** Exercise inputs follows **
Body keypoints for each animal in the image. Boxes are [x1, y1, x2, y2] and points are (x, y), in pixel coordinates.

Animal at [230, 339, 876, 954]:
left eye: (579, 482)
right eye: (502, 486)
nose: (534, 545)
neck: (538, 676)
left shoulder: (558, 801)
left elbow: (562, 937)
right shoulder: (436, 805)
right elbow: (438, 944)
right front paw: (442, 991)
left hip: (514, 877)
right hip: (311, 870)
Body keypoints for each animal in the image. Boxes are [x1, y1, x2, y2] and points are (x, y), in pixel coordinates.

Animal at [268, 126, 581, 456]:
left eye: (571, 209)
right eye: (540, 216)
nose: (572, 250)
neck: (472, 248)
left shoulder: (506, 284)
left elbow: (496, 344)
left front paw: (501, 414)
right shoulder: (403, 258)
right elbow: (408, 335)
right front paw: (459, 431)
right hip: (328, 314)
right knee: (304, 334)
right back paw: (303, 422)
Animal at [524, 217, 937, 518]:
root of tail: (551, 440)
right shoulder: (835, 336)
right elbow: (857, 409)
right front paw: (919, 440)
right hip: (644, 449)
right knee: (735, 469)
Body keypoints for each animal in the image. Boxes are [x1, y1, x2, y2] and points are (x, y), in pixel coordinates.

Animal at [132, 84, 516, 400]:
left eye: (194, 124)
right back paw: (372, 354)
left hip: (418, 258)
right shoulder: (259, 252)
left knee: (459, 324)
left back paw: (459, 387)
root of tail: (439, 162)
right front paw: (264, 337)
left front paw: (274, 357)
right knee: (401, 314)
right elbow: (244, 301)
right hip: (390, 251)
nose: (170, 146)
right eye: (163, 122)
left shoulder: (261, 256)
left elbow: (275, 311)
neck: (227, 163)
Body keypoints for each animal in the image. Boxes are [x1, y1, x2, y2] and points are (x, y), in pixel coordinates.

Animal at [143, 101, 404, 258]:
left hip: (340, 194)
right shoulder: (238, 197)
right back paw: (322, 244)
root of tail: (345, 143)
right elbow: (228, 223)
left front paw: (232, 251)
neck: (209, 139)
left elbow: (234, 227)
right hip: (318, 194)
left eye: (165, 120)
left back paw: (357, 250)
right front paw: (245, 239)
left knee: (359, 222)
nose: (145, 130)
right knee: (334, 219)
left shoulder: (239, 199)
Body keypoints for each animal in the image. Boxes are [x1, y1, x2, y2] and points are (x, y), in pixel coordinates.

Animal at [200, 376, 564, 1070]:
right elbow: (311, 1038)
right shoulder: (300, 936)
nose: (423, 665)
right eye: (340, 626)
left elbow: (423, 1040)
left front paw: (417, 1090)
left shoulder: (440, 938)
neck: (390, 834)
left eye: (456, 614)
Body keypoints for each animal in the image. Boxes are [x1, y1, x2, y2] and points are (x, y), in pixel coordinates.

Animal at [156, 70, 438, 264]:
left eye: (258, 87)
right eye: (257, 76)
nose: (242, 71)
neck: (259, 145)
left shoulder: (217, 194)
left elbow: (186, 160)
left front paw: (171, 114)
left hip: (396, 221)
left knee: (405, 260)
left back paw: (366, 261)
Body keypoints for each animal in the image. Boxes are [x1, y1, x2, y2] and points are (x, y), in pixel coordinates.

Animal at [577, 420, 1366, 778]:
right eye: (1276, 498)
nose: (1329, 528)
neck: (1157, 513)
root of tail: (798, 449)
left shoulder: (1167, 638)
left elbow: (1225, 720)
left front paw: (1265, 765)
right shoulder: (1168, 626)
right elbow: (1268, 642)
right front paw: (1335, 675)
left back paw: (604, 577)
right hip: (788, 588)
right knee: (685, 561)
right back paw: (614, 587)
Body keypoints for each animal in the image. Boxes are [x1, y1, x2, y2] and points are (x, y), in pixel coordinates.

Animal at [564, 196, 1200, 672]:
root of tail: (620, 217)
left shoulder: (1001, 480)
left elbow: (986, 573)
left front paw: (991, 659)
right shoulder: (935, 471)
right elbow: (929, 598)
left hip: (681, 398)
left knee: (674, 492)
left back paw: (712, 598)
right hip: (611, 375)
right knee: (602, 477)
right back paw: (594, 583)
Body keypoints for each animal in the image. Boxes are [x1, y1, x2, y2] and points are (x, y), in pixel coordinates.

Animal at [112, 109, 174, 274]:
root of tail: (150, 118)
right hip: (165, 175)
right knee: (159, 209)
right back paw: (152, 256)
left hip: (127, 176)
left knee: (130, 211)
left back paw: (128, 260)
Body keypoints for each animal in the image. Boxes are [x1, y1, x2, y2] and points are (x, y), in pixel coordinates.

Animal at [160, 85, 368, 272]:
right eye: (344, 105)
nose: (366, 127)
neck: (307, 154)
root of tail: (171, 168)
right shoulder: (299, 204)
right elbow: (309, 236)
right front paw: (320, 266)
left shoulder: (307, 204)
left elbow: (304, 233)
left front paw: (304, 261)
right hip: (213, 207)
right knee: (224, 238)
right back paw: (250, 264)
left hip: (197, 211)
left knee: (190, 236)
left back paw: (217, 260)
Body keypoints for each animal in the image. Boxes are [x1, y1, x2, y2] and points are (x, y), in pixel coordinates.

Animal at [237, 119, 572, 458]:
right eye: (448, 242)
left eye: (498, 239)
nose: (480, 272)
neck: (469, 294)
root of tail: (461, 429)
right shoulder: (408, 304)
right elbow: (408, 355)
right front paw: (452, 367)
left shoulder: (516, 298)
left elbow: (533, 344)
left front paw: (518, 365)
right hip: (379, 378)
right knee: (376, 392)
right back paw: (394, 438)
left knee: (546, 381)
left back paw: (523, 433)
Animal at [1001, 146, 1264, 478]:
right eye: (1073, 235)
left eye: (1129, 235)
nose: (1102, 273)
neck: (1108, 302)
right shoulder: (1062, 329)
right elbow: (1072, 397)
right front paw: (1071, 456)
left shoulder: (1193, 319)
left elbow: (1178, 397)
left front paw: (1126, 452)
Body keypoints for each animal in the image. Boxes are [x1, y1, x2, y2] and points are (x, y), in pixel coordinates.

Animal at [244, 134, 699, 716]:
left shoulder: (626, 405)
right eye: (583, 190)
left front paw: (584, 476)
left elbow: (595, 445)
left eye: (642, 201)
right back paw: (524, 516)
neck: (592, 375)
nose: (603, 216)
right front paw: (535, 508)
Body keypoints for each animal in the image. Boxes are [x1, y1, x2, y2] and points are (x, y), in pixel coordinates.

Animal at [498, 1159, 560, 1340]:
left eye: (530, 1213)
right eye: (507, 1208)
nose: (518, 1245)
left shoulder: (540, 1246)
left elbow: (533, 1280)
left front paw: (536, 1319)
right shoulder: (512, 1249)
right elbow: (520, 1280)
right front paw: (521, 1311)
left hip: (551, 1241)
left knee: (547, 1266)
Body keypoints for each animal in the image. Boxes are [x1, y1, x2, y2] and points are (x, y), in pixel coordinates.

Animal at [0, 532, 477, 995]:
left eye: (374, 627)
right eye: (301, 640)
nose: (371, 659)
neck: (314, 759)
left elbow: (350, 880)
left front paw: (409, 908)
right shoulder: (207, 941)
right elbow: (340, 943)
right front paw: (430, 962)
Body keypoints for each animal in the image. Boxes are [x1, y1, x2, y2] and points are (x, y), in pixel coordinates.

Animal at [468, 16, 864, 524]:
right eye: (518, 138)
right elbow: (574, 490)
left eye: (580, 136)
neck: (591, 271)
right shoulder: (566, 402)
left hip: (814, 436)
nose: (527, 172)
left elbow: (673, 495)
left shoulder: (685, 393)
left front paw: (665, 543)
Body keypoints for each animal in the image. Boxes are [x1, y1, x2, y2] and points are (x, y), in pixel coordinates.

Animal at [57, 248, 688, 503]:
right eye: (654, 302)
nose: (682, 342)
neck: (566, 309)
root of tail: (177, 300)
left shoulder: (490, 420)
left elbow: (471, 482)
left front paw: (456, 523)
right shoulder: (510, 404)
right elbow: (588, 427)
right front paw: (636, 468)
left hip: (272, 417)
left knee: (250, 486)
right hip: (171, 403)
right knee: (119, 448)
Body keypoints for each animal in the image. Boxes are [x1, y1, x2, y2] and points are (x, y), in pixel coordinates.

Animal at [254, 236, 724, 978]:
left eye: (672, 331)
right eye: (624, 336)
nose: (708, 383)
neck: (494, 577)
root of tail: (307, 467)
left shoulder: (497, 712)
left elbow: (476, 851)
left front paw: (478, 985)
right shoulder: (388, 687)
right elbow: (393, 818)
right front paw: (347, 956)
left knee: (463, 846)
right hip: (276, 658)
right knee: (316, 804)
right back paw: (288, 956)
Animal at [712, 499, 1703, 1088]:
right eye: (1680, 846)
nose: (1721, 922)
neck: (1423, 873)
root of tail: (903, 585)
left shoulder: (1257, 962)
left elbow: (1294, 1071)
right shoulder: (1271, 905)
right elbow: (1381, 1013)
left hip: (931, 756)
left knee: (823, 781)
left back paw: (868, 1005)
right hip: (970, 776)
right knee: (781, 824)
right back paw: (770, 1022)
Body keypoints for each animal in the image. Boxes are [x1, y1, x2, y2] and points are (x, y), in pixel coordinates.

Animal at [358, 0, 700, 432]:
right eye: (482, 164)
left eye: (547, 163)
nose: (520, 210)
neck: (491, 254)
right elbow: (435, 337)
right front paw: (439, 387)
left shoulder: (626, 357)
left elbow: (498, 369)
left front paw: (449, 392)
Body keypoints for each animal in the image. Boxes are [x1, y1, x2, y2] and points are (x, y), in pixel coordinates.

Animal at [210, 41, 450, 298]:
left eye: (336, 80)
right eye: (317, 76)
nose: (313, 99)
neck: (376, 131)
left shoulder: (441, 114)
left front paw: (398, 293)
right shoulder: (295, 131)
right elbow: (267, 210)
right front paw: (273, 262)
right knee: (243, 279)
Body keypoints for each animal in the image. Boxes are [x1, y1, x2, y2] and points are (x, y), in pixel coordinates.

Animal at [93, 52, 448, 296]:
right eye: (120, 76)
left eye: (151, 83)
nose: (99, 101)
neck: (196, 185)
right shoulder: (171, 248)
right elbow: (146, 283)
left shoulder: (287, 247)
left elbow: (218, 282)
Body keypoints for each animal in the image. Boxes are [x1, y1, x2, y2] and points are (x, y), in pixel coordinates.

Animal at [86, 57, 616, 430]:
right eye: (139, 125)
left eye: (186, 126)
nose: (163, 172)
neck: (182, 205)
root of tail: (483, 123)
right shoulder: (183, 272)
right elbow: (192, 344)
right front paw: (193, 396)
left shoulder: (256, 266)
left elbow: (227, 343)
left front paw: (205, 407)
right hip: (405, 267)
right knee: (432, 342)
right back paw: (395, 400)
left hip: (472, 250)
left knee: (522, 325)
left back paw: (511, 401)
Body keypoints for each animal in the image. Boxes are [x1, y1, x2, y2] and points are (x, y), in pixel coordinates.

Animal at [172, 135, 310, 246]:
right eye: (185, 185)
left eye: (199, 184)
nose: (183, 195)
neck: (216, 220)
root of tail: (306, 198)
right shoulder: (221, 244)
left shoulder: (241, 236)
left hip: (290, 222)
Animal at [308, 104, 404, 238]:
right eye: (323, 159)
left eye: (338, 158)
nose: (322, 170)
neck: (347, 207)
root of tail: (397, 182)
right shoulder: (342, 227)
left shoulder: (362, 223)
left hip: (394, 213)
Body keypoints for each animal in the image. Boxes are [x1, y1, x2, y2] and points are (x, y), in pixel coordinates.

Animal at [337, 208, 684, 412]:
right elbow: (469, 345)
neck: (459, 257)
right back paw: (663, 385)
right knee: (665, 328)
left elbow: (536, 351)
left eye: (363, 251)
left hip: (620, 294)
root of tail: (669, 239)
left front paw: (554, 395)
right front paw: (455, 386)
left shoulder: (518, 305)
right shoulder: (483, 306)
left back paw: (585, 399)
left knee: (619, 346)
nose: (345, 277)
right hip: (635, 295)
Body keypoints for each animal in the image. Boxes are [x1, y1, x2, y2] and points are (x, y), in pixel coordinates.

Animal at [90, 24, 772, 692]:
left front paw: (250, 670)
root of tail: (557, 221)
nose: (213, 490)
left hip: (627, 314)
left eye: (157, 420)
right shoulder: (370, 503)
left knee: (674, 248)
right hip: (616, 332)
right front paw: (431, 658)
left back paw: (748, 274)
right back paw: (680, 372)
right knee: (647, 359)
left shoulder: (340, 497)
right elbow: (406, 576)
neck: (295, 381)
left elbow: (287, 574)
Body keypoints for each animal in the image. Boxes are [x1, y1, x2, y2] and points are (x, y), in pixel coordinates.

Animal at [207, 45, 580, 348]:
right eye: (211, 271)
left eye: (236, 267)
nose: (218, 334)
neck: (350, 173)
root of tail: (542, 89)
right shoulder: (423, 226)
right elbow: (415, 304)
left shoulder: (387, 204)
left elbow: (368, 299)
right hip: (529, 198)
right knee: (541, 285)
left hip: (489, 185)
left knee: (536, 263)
** End of Exercise inputs **
▸ **About this exercise**
Beginning with the first line of the entries, repeat each line exactly until you have reproduced the one containing "left shoulder: (239, 199)", and add nothing further.

▸ **Answer to this exercise**
Body keypoints for each animal in the image. Boxes are [x1, y1, x2, y2] and points are (x, y), in pixel coordinates.

Animal at [230, 339, 876, 954]:
left eye: (579, 482)
right eye: (502, 486)
nose: (534, 545)
neck: (538, 676)
left shoulder: (558, 801)
left elbow: (562, 937)
right shoulder: (436, 805)
right elbow: (438, 944)
right front paw: (442, 991)
left hip: (514, 877)
right hip: (311, 870)
Body keypoints for each animal in the image. Boxes are [x1, y1, x2, y2] and points are (x, y), in pixel coordinates.

Animal at [268, 126, 581, 456]:
left eye: (571, 209)
right eye: (540, 216)
nose: (572, 250)
neck: (472, 248)
left shoulder: (506, 284)
left elbow: (496, 344)
left front paw: (501, 414)
right shoulder: (403, 258)
right elbow: (408, 335)
right front paw: (459, 431)
right hip: (328, 314)
right knee: (304, 334)
right back paw: (303, 422)
Animal at [524, 217, 937, 518]:
root of tail: (551, 440)
right shoulder: (835, 336)
right elbow: (857, 409)
right front paw: (919, 440)
right hip: (644, 449)
right knee: (735, 469)
Body keypoints for each animal in the image. Boxes are [x1, y1, x2, y2] and points are (x, y), in pixel coordinates.

Animal at [132, 84, 516, 400]:
left eye: (194, 124)
right back paw: (372, 354)
left hip: (418, 258)
right shoulder: (259, 252)
left knee: (459, 324)
left back paw: (459, 387)
root of tail: (439, 162)
right front paw: (264, 337)
left front paw: (274, 357)
right knee: (401, 314)
right elbow: (244, 301)
right hip: (390, 251)
nose: (170, 146)
right eye: (163, 122)
left shoulder: (261, 256)
left elbow: (275, 311)
neck: (227, 163)
Body keypoints for each animal in the image. Boxes are [x1, y1, x2, y2] and points are (x, y), in pixel coordinates.

Animal at [143, 101, 404, 258]:
left hip: (340, 194)
right shoulder: (238, 197)
right back paw: (322, 244)
root of tail: (345, 143)
right elbow: (228, 223)
left front paw: (232, 251)
neck: (209, 139)
left elbow: (234, 227)
right hip: (318, 194)
left eye: (165, 120)
left back paw: (357, 250)
right front paw: (245, 239)
left knee: (359, 222)
nose: (145, 130)
right knee: (334, 219)
left shoulder: (239, 199)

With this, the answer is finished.